Administration du Conseil d’Etat
La gestion de l’organisation, de l’infrastructure et du budget du Conseil d’Etat relève du Ministère de la Justice ; le Ministre peut toutefois déléguer ses compétences en la matière au Président du Conseil d’Etat qui, à son tour, peut constituer des comités, composés de juges et assistés par le Secrétariat de la Cour, pour leur conférer des attributions administratives.





Panagiotis PIKRAMMENOS,
Président du Conseil d’Etat hellénique

Né à Athènes en 1945, il a obtenu son diplôme par le Lycée Allemand d’Athènes en 1963. En 1968, après avoir effectué ses études universitaires à la Faculté de Droit de l’Université Nationale d’Athènes, il a obtenu une Maîtrise en Droit. Membre du Barreau d’Athènes, avec spécialisation en droit maritime de 1969 à 1973, il a ensuite suivi des études de troisième cycle à l’Université Paris II (Panthéon-Assas) et a obtenu un Diplôme d’études supérieures (DES) en Droit public en 1974. Après avoir participé avec succès au concours d’entrée du Conseil d’Etat, il a été nommé Auditeur en 1976. Promu au rang de Maître de requêtes en 1981 et au rang de Conseiller d’Etat en 1993, il est devenu vice-Président en 2007 et Président en 2009. En sa qualité de Président du Conseil d’Etat, il préside aussi la Cour Spéciale Suprême, prévue par la Constitution pour le contentieux des élections législatives, le règlement des conflits d’attributions entre différentes juridictions et le règlement des contestations portant sur la constitutionnalité ou le sens des lois formelles, en cas de jugements contradictoires entre les juridictions.
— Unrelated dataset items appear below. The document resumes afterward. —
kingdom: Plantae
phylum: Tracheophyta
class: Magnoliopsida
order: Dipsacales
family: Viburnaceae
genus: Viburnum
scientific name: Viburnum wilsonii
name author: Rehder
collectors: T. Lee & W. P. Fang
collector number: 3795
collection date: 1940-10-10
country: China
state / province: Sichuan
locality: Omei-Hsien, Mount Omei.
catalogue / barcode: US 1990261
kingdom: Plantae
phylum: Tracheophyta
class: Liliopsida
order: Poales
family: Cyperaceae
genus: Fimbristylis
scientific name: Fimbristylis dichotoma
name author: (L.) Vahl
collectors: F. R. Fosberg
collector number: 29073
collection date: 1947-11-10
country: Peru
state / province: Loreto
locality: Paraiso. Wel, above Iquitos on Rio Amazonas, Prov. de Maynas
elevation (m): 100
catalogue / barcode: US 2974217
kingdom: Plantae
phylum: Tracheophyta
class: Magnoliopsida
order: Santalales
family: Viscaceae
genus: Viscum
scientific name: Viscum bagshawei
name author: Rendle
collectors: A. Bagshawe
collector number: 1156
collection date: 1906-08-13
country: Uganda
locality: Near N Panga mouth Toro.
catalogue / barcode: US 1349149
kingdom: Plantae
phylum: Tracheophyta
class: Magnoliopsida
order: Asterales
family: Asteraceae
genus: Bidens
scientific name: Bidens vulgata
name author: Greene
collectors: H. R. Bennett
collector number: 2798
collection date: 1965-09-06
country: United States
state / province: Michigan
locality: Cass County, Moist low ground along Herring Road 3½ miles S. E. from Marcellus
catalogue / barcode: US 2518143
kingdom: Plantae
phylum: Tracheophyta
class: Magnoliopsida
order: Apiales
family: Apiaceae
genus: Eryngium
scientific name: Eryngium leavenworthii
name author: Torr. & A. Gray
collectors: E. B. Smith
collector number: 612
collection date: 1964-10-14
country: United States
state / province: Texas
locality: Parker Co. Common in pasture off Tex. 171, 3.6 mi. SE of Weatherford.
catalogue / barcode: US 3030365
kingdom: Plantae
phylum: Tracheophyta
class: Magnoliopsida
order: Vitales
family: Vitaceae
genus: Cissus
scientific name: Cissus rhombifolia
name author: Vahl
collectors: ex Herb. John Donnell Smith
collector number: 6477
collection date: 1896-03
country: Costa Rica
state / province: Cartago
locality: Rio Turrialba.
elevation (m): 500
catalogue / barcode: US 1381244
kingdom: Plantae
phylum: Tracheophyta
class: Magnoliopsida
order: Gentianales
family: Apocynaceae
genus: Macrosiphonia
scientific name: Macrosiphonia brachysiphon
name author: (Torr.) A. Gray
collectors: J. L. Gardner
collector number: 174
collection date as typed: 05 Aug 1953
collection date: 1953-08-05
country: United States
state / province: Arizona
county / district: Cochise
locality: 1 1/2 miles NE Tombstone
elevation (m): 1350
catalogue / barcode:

Pendant son congé pour études en 1988-1989, il a étudié le Droit européen à l’Université Paris II. Il a servi de conseiller juridique auprès du Premier ministre de 1991 jusqu’à 1993. Il a aussi été membre de différents comités et conseils, de comités établis pour l’élaboration de projets de lois et autres pièces de législation et du Comité permanent pour l’élaboration de la législation, institué auprès du Secrétariat général du Conseil des ministres. Il a présidé le comité constitué auprès du Ministère de la Justice pour la transposition de la directive 2002/58 concernant le traitement des données à caractère personnel et la protection de la vie privée dans le secteur des communications électroniques, ainsi que le comité pour la transposition de la directive 2006/24 sur la conservation de données générées ou traitées dans le cadre de la fourniture de services de communications électroniques accessibles au public ou de réseaux publics de communications. Il a exercé des fonctions de Directeur général à l’Ecole Nationale de Magistrature.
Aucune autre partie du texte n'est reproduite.